6. The method of claim 1 or claim 2, wherein the chemotactic agent is selected from the group consisting of MCP-1 , SDF-1 , SDF-Ια, SCF and C5a.

7. The method of claim 1 or claim 2, wherein the concentration gradient of the chemotactic agent is established with a concentration in the range from 0.5 to 200 ng/mL.

8. The method of claim 1 or claim 2, wherein the migration-inhibiting amount of the migration-modulating peptide is in the range of 100 nanoM to 100 microM.

9. The method of claim 1 or claim 2, wherein the incubation is for a period of 10 to 30 minutes.

10. The method of claim 1 or claim 2, wherein the tissue is injured or diseased.

11. The method of claim 1 or claim 2, wherein the tissue is lung tissue.

12. The method of claim 1 or claim 2, wherein the fluid is selected from the group consisting of blood, serum, lymph, urine, mucus, saline, lacrimate, perspiration, and ascites fluid.

13. The method of claim 1 or claim 2, wherein the fluid or tissue is present in a subject.

14. The method of claim 1 or claim 2, wherein the active fragment peptide is an N- terminal- and/or C-terminal-chemically modified peptide, which peptide consists of an amino acid sequence selected from the group consisting of:

(a) an amino acid sequence of from 4 to 23 contiguous amino acids of a reference sequence, GAQFSKTAAKGEAAAERPGEAAVA (SEQ ID NO: 1), wherein the amino acid sequence of the peptide begins at the N-terminal amino acid of the reference sequence, or an amino acid sequence substantially identical thereto; and

(b) an amino acid sequence having from 4 to 23 contiguous amino acids of a reference sequence, GAQFSKTAAKGEAAAERPGEAAVA (SEQ ID NO: 1) or an amino acid sequence substantially identical thereto, which begins at the amino acid at position 2 through the amino acid at position 21 of the reference sequence; and wherein

(i) the C-terminal amino acid of said chemically modified peptide is chemically modified and the N-terminal amino acid of the peptide is optionally chemically modified; or

(ii) the C-terminal amino acid of said chemically modified peptide is not chemically modified and the N-terminal amino acid of the peptide is chemically modified;

wherein administration of a migration-inhibiting amount of said chemically modified peptide to a mesenchymal stem cell forms a migration-inhibited mesenchymal stem cell.

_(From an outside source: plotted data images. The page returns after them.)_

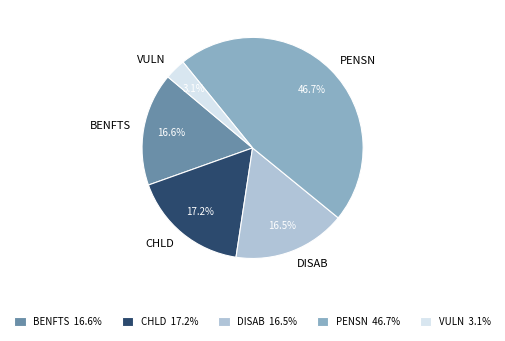

Is there any slice that represents more than half of the pie?

No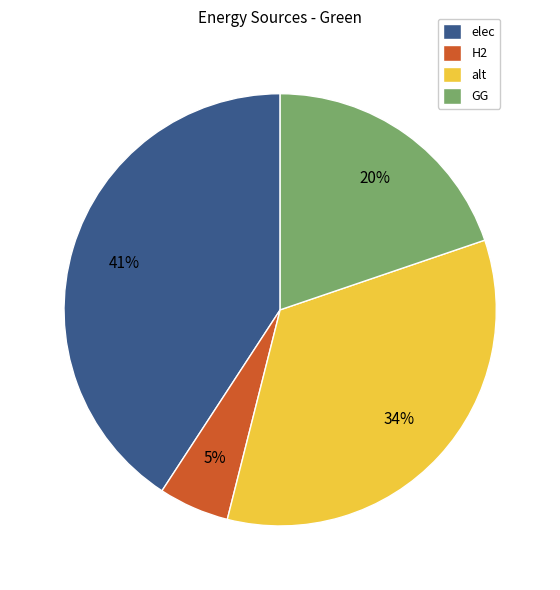

Which has a higher value, GG or H2?

GG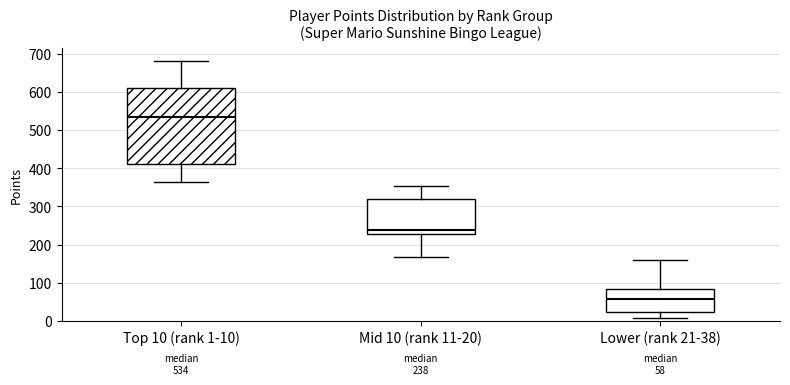

Comparing the boxes themselves (not the whiskers), which one is the tallest?

Top 10 (rank 1-10)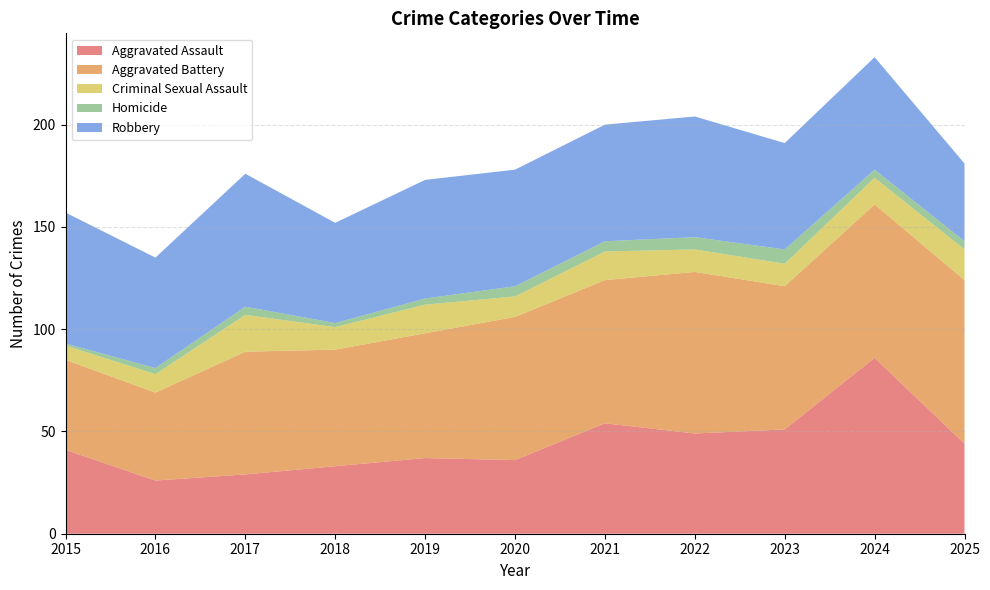

Reading left to right, extract all data points from this chart.

Aggravated Assault: 41	26	29	33	37	36	54	49	51	86	44
Aggravated Battery: 44	43	60	57	61	70	70	79	70	75	80
Criminal Sexual Assault: 7	9	18	11	14	10	14	11	11	13	15
Homicide: 1	3	4	2	3	5	5	6	7	4	4
Robbery: 64	54	65	49	58	57	57	59	52	55	38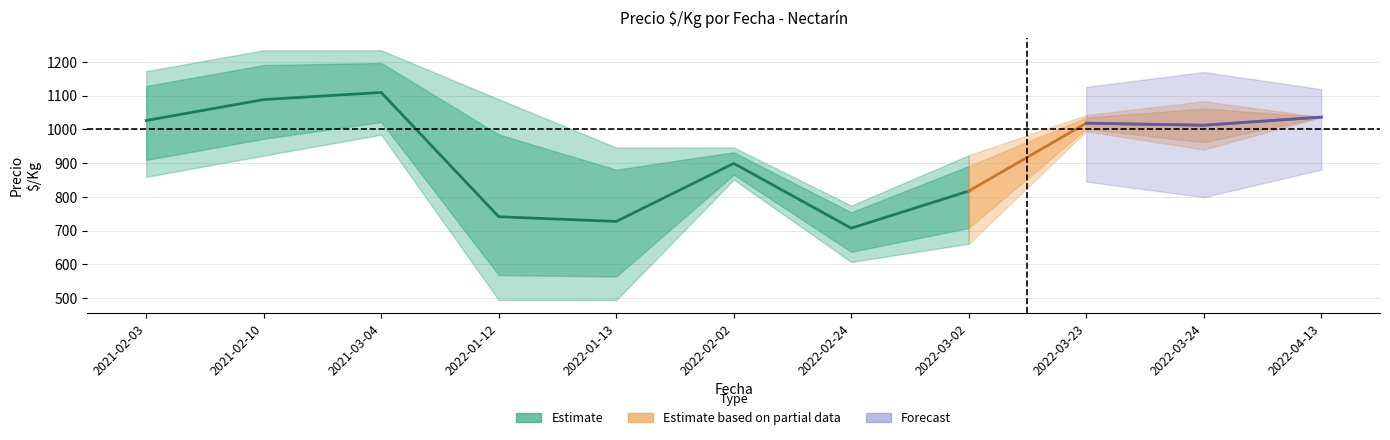

How many values in the Precio_max series are below 1042?

5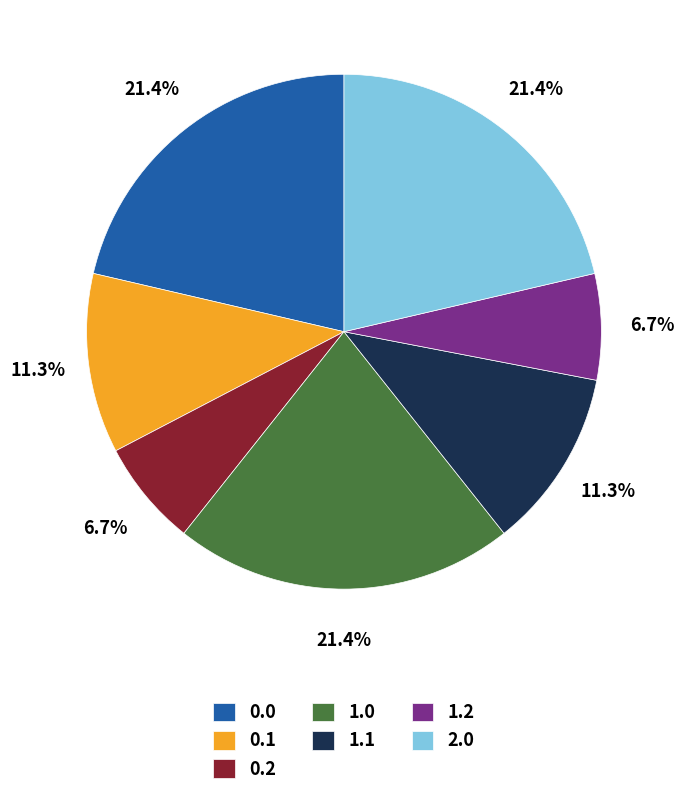

The 1.1 slice represents 11% of the pie. True or false?

True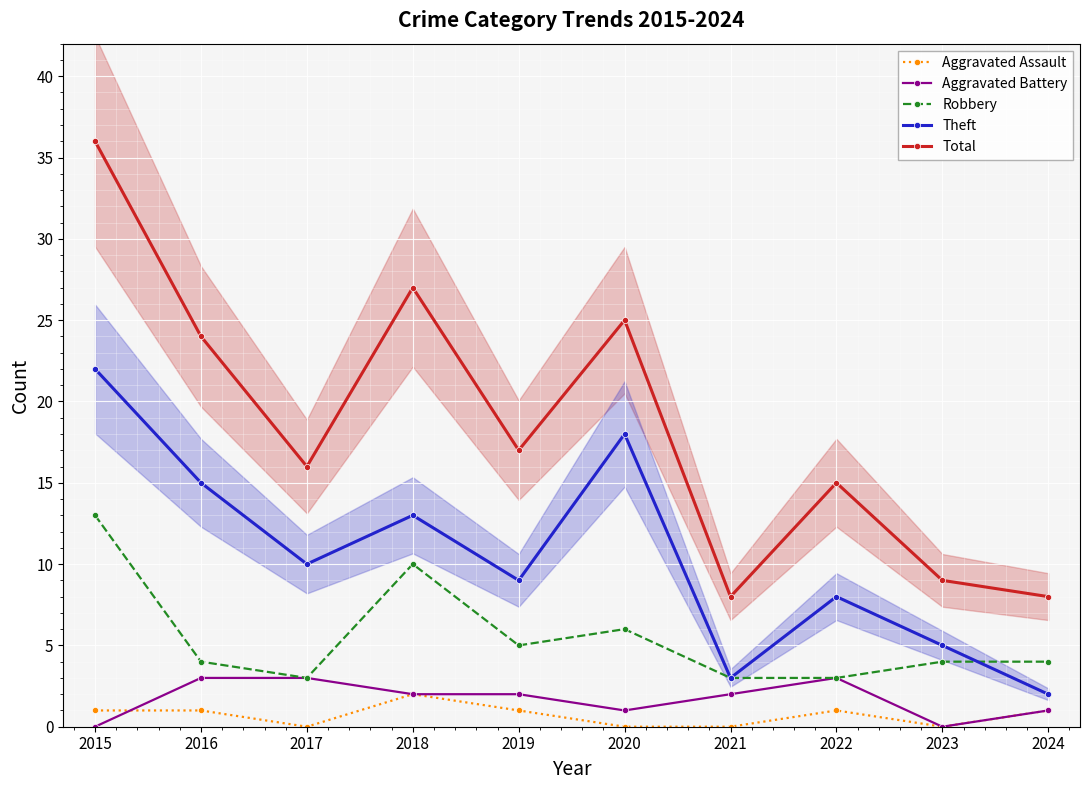

Which series has the largest range (max minus min)?

Total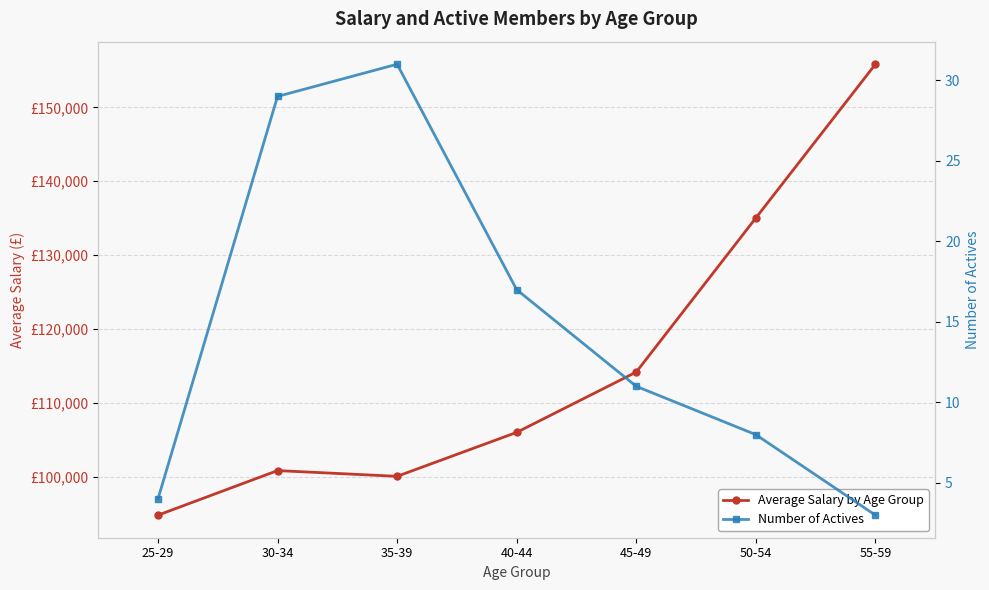

What is the sum of the Number of Actives values at 35-39 and 40-44?

48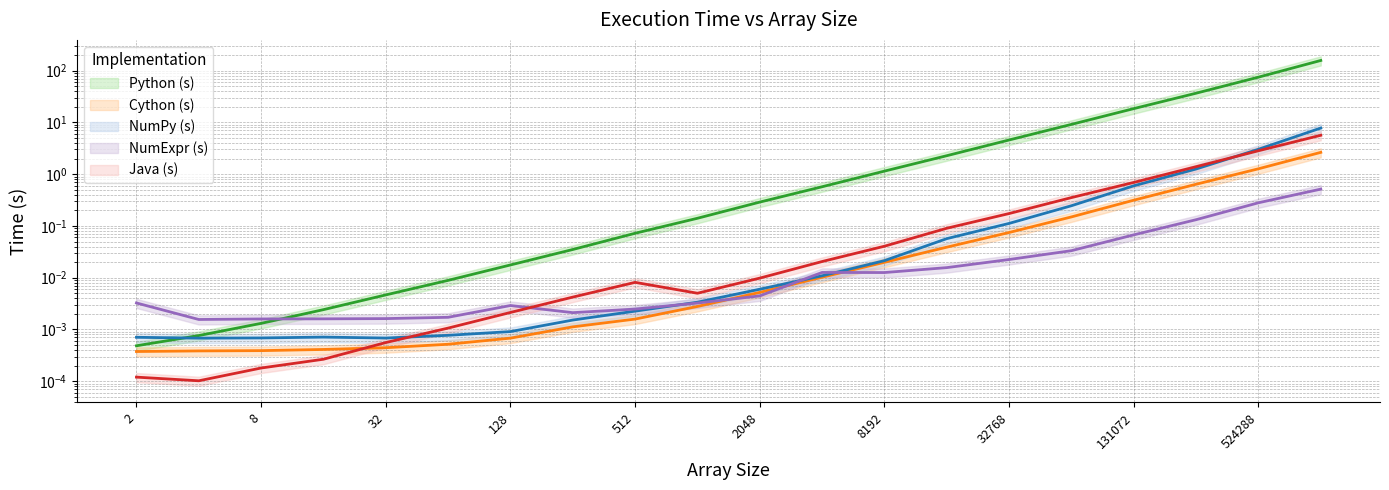

True or false: NumExpr (s) has more than 0 interior local peaks.

True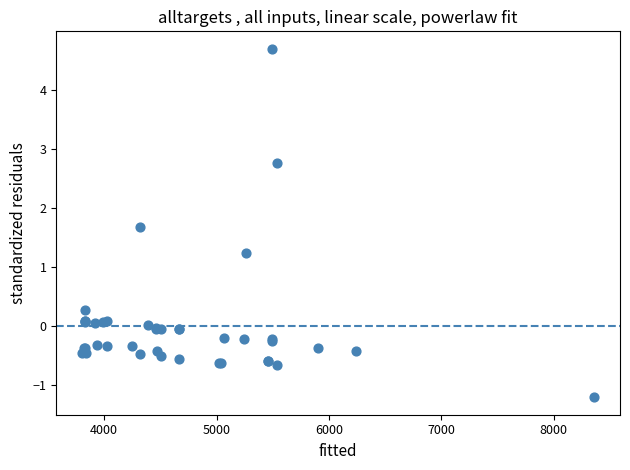

What Y value in the scatter plot is closest to 1?

1.2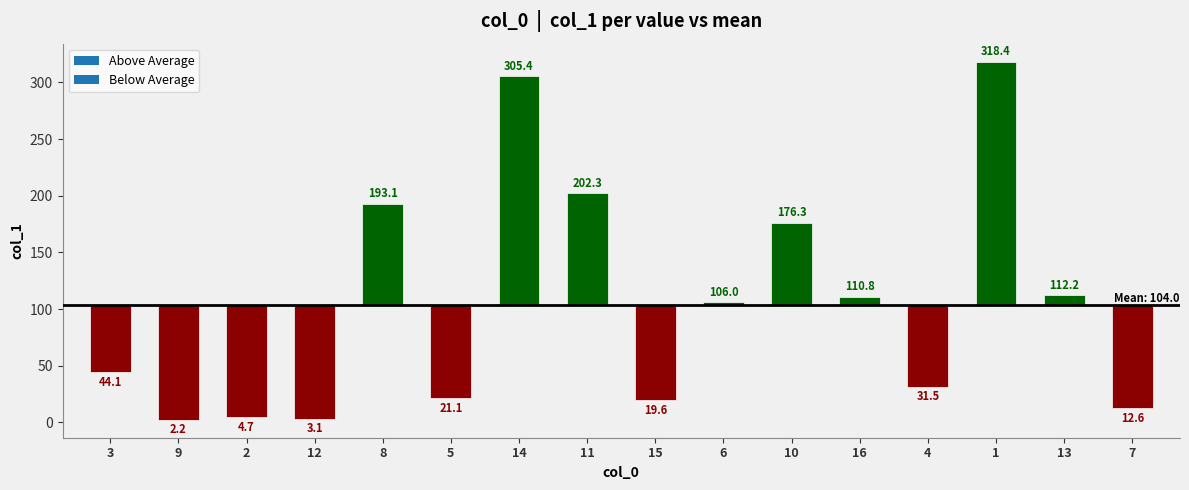

What is the label of the 6th bar from the left?

5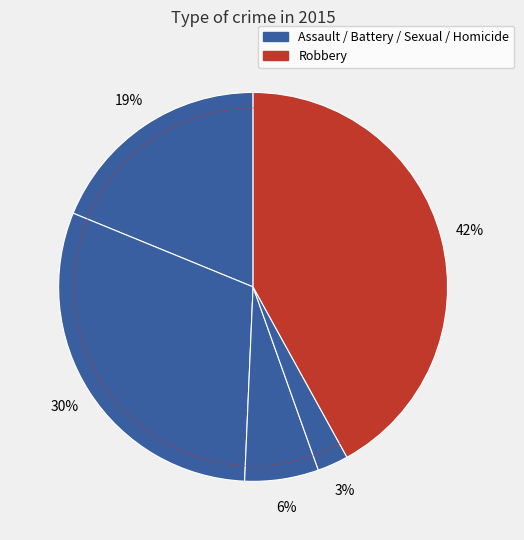

Which has a higher value, Aggravated Assault or Robbery?

Robbery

15. The method of claim 14, wherein the peptide is amidated with a linear, branched, saturated, or unsaturated C2 to C24 aliphatic carboxylic acid at the N-terminal amino acid of the peptide.

16. The method of claim 14, wherein the peptide is myristoylated at the N-terminal amino acid of the peptide.

17. The method of claim 14, wherein the peptide comprises the amino acid sequence AKGE (SEQ ID NO: 219).